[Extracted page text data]
====================

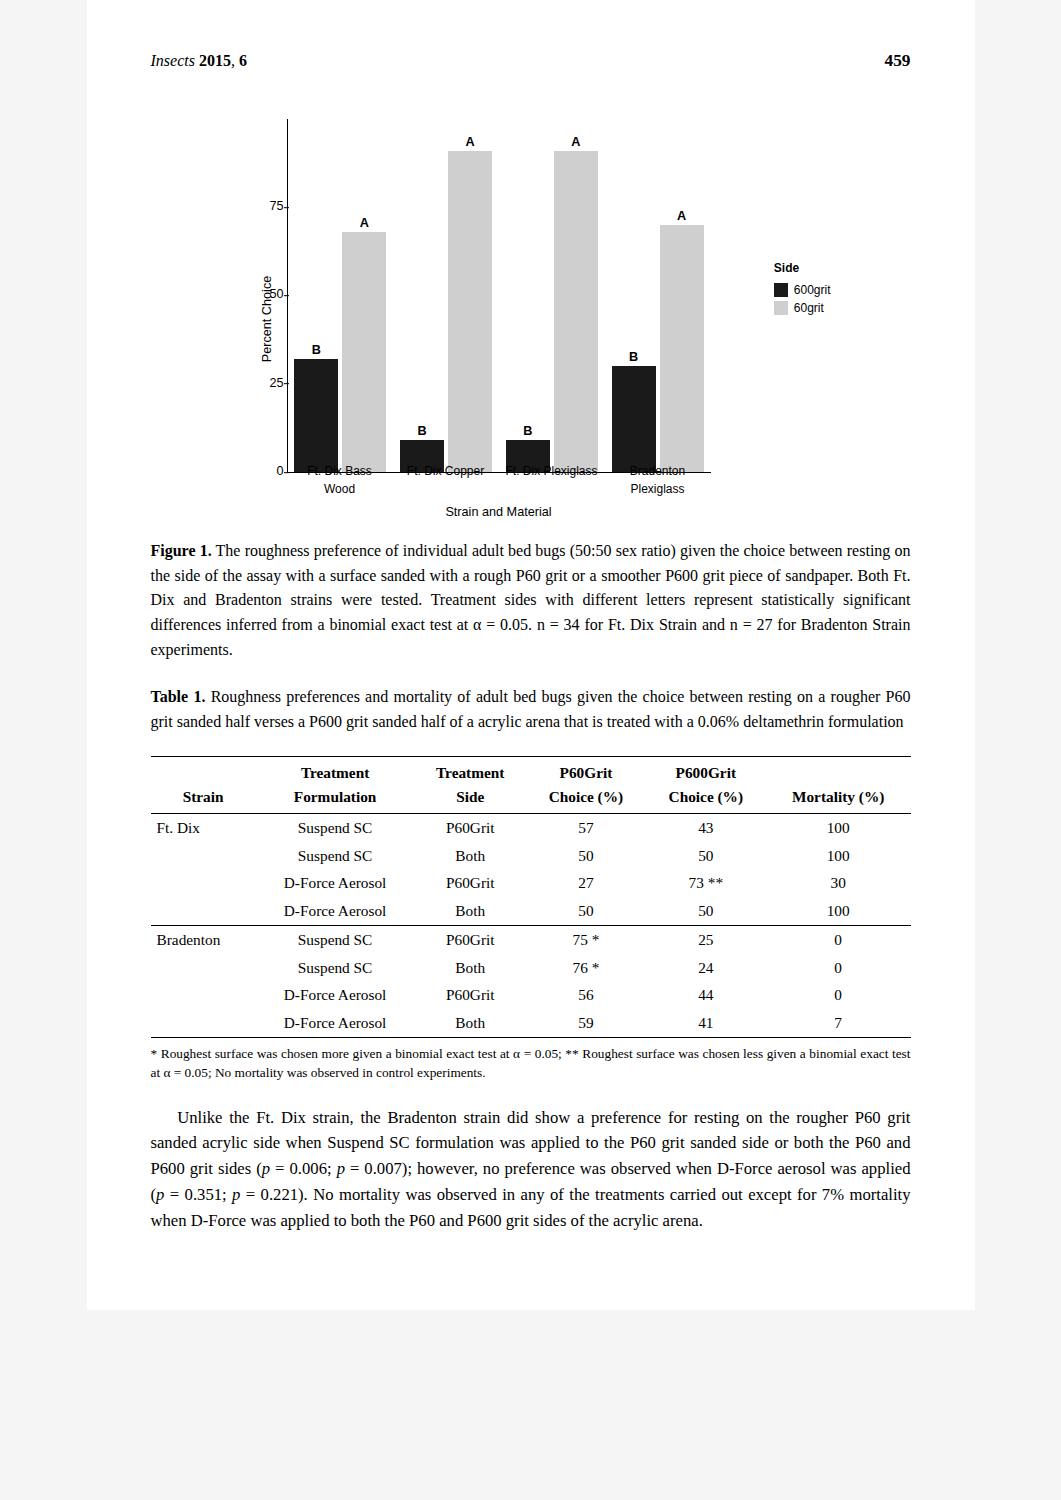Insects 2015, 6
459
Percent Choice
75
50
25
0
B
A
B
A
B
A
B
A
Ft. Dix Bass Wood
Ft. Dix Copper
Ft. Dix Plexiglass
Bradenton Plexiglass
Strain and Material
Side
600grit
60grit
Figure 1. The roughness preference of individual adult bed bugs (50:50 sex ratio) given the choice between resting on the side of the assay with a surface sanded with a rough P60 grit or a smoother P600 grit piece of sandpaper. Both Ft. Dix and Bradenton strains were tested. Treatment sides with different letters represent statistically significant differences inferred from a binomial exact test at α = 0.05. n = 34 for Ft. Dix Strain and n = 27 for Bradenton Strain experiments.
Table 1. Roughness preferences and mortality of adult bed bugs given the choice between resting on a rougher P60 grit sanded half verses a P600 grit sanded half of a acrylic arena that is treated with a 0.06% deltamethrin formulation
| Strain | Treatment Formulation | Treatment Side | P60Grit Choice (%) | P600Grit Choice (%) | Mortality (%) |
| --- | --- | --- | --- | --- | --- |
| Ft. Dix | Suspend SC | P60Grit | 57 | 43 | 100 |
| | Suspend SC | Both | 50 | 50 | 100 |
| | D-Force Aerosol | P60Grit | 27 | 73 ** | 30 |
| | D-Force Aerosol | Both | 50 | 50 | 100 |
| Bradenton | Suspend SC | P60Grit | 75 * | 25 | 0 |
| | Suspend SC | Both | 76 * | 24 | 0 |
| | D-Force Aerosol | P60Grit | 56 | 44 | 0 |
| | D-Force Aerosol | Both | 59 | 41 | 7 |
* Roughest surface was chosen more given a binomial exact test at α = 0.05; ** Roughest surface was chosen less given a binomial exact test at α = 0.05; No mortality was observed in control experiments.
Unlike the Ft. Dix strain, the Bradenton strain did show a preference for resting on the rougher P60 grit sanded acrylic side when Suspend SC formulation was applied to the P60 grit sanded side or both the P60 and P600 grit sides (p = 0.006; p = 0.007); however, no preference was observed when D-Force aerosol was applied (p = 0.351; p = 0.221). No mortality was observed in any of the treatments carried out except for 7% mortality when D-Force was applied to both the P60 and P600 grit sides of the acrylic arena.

====================

» WHAT THIS TASK INVOLVES
Print again the lines of the entries above that fall between the line holding "SC | Both | 50" and the line holding "in control experiments.", inclusive, exactly as they stand.

» EXERCISE RESULT
| | Suspend SC | Both | 50 | 50 | 100 |
| | D-Force Aerosol | P60Grit | 27 | 73 ** | 30 |
| | D-Force Aerosol | Both | 50 | 50 | 100 |
| Bradenton | Suspend SC | P60Grit | 75 * | 25 | 0 |
| | Suspend SC | Both | 76 * | 24 | 0 |
| | D-Force Aerosol | P60Grit | 56 | 44 | 0 |
| | D-Force Aerosol | Both | 59 | 41 | 7 |
* Roughest surface was chosen more given a binomial exact test at α = 0.05; ** Roughest surface was chosen less given a binomial exact test at α = 0.05; No mortality was observed in control experiments.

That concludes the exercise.